At this time, we thought it appropriate to offer our readers an historical overview of the WSOP as it has evolved since its founding 50 years ago.
The World Series of Poker is to the poker world what the Oscars are to the film industry. Its cash prizes and gold bracelets are recognized as the ultimate awards for players throughout the world. Since its start back in 1970, it has grown beyond all expectations.
The WSOP started in 1970 at Binion’s Horseshoe Casino in downtown Las Vegas. At that time, there were only 70 poker tables in the entire city.
The idea came up during a tournament in Reno in 1969, involving Benny Binion, Vic Vickrey and Tom Moore. Also participating were Jimmy “The Greek” Snyder, Rudy “Minnesota Fats” Wanderone, Doyle “Texas Dolly” Brunson, “Amarillo Slim” Preston, Johnny Moss and “Pug” Pearson — all poker legends. And Benny Binion’s vision and perseverance made it happen.
In 1972, with only 12 players involved, “Amarillo Slim” Preston’s victory was special for both the WSOP and the poker world. He became poker’s ambassador. An extensive publicity tour brought attention to the WSOP and substantially enhanced its status.
Preston appeared on television eleven times as a guest on the popular Tonight Show, hosted by Johnny Carson. He was cast in movies and wrote a best-selling book, Play Poker to Win. Thanks to “Amarillo Slim,” the WSOP had caught the public’s eye, encouraging more people to take up the game.
In 1973, the action at the fourth annual WSOP was televised on CBS Sports. While smoking his familiar big cigar (now, no longer allowed in casinos), Pug Pearson was the big winner. It was also expanded to include four preliminary events — Texas hold’em, seven-card stud, razz, and deuce-to-seven draw, two of which Pearson won. In 1974, Johnny Moss won his third championship; and then Doyle Brunson became even more famous as one of poker’s top players by winning back-to-back titles.
A significant change was made in 1978 when the main event prize money was divided for the first time, the top five finishers receiving cash payoffs. And it was the first time that a woman, Barbara Freer of El Cajon, Calif., participated in the WSOP.
Subsequently, in 1996, Barbara Enright, a native of Los Angeles, became the first woman to win a World Series of Poker major event, the pot-limit hold’em open tournament. A year earlier, in 1995, she had made it to the final table of the $10,000 buy-in main event, finishing in fifth place. (Dan Harrington won that event.) Then, in 2005, she also finished in the money in the main event, after earning her entry through a $10 online satellite tournament. As of 2019, she had also won three WSOP bracelets.

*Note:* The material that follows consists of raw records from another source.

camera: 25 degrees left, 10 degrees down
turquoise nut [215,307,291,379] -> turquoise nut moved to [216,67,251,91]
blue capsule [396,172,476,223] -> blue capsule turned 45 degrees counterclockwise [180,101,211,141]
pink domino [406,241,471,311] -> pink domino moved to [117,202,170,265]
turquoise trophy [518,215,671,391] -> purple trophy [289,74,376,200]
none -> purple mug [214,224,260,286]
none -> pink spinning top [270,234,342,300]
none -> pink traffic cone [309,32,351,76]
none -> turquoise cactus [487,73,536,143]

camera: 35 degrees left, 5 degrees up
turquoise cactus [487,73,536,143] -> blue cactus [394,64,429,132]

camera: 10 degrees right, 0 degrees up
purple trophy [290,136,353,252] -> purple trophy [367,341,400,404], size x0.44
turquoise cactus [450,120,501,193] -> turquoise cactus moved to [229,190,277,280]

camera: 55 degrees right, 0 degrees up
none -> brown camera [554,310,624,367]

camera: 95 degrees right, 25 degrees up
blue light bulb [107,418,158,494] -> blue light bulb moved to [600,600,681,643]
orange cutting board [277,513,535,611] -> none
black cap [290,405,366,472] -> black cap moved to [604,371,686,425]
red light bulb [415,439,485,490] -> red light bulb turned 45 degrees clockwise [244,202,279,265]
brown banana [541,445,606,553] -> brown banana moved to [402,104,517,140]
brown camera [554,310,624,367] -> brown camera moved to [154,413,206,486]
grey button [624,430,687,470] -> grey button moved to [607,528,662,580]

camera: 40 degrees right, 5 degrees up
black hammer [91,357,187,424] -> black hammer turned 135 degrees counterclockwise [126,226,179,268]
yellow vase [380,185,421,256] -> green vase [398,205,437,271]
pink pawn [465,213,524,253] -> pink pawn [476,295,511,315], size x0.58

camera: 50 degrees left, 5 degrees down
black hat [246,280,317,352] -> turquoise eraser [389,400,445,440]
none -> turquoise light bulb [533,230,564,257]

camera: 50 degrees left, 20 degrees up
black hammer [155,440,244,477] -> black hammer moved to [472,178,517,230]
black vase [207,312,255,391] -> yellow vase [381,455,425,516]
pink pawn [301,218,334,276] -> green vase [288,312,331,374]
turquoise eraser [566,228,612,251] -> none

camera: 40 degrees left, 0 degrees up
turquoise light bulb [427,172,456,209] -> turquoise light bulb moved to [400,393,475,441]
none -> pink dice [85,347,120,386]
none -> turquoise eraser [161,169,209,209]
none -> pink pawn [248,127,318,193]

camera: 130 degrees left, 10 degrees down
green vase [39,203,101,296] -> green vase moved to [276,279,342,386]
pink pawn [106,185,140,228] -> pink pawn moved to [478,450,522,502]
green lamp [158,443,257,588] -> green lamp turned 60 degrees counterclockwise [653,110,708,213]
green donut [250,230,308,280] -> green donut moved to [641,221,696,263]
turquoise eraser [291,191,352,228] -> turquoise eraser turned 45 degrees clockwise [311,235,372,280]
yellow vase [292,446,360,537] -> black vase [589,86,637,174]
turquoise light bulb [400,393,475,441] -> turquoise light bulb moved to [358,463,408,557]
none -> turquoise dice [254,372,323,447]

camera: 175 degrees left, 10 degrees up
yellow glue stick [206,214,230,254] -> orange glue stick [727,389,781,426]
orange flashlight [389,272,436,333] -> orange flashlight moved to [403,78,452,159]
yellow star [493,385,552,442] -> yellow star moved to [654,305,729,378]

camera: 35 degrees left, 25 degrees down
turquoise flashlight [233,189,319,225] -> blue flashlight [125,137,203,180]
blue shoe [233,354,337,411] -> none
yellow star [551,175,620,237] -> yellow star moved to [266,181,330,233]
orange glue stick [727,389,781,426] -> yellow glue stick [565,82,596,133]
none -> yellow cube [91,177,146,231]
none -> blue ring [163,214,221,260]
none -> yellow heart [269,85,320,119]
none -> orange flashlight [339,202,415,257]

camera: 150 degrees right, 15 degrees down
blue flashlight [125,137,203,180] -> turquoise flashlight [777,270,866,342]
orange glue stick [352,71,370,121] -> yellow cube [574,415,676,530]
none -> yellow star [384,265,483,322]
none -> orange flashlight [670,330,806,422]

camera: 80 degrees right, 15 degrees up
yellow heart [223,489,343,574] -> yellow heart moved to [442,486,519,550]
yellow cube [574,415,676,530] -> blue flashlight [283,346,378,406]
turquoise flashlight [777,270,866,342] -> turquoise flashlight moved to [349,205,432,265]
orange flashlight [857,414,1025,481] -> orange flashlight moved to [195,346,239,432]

The legendary Stu “The Kid” Ungar, born and raised in New York’s Lower East Side, captured the poker scene in 1980 when he won the WSOP main event, and then repeated in 1981 and then again, 16 years later in 1997. A fearless high-stakes poker player, Ungar also was as a professional gin rummy champion.
His poker achievements served to further publicize the World Series of Poker, especially when NBC Sports covered the 1981 main event, introducing the game via television to millions more.
Unfortunately, after winning three main events, it was soon to be the end for Ungar. In November 1998, he was found dead in a Las Vegas motel room — at the age of 45.